=== TEXT UNDER STUDY ===

┌────────

I would really love to get my hands on a bear skull, that and I don't have any K9's as of yet. I have some people keeping their eyes out for a bear skull for me but we shall see.

I'd love to see some pics of your collection Scoolman.


----------



## Scoolman (Jul 28, 2011)

Very interesting read kruggar.
There are no permits required to own human remains, however be prepared to be questioned if you begin to acquire a large collection. You should also keep detailed records of the acquisition of each piece so you have a paper trail to follow if you do get questioned.
You may, however, need to have certain paperwork on file with your local fish and game dept. in order to collect certain animal remains. In New Mexico, foe example, I have to keep detailed records of the specimen collected, where it came from, how and when I came to poses it, who it came from, then I have to submit my list annually.

└────────

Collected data
┌────────

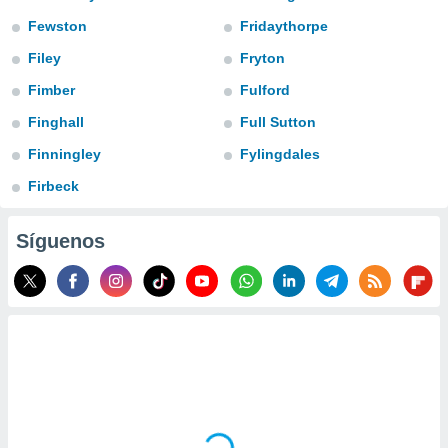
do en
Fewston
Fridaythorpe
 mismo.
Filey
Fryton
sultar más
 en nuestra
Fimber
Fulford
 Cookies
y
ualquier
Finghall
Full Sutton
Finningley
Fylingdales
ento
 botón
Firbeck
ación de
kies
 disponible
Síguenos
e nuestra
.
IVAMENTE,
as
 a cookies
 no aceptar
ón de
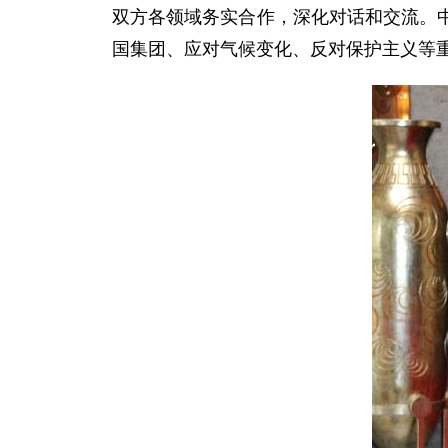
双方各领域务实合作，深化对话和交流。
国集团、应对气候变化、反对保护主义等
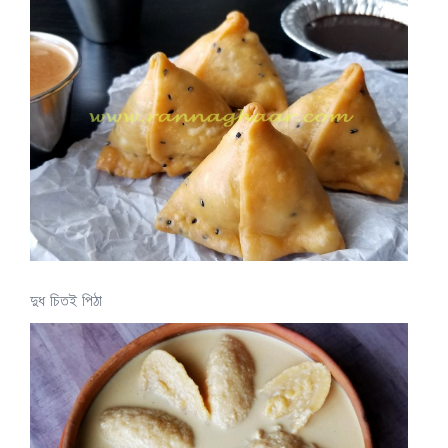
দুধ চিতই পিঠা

└────────
┌────────

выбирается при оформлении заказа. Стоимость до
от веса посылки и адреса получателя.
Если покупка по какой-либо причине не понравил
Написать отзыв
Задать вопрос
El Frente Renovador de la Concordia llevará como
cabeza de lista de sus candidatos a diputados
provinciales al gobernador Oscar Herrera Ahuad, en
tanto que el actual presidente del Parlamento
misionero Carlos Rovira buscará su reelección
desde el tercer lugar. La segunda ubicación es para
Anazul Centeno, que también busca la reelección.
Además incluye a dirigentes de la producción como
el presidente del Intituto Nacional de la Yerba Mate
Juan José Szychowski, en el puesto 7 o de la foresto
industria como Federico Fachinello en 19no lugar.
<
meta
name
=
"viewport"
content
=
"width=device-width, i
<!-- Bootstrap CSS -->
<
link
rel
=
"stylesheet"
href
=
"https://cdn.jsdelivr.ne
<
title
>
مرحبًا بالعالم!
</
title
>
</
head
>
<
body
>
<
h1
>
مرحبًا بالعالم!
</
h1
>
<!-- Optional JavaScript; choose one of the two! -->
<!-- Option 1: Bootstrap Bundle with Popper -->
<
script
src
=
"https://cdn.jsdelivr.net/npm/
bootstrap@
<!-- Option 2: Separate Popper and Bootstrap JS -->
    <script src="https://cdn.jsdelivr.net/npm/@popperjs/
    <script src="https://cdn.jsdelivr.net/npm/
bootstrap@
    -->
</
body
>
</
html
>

└────────

=== EXERCISE BRIEF ===
Resume the forum thread about collecting skulls and animal remains, picking up right after its last sentence. None of the items above matter here.

=== RESPONSE AREA ===
Since I am a science teacher I don't usually have too much trouble with it. 
My collection is currently packed up in my classroom, due to construction over the summer. I will be spending the next couple days unpacking my room, and will get photos when I get them all out.


----------



## Kruggar (Jul 28, 2011)

fair enough, I can imagine that a science teacher would have an easier time then just a eccentric private collector. But i suppose I could get away with 'I'm a scientific illustrator'. Well hoping so. I know nothing about having to submit a list, as far as I know its as simple as keeping it on the down low..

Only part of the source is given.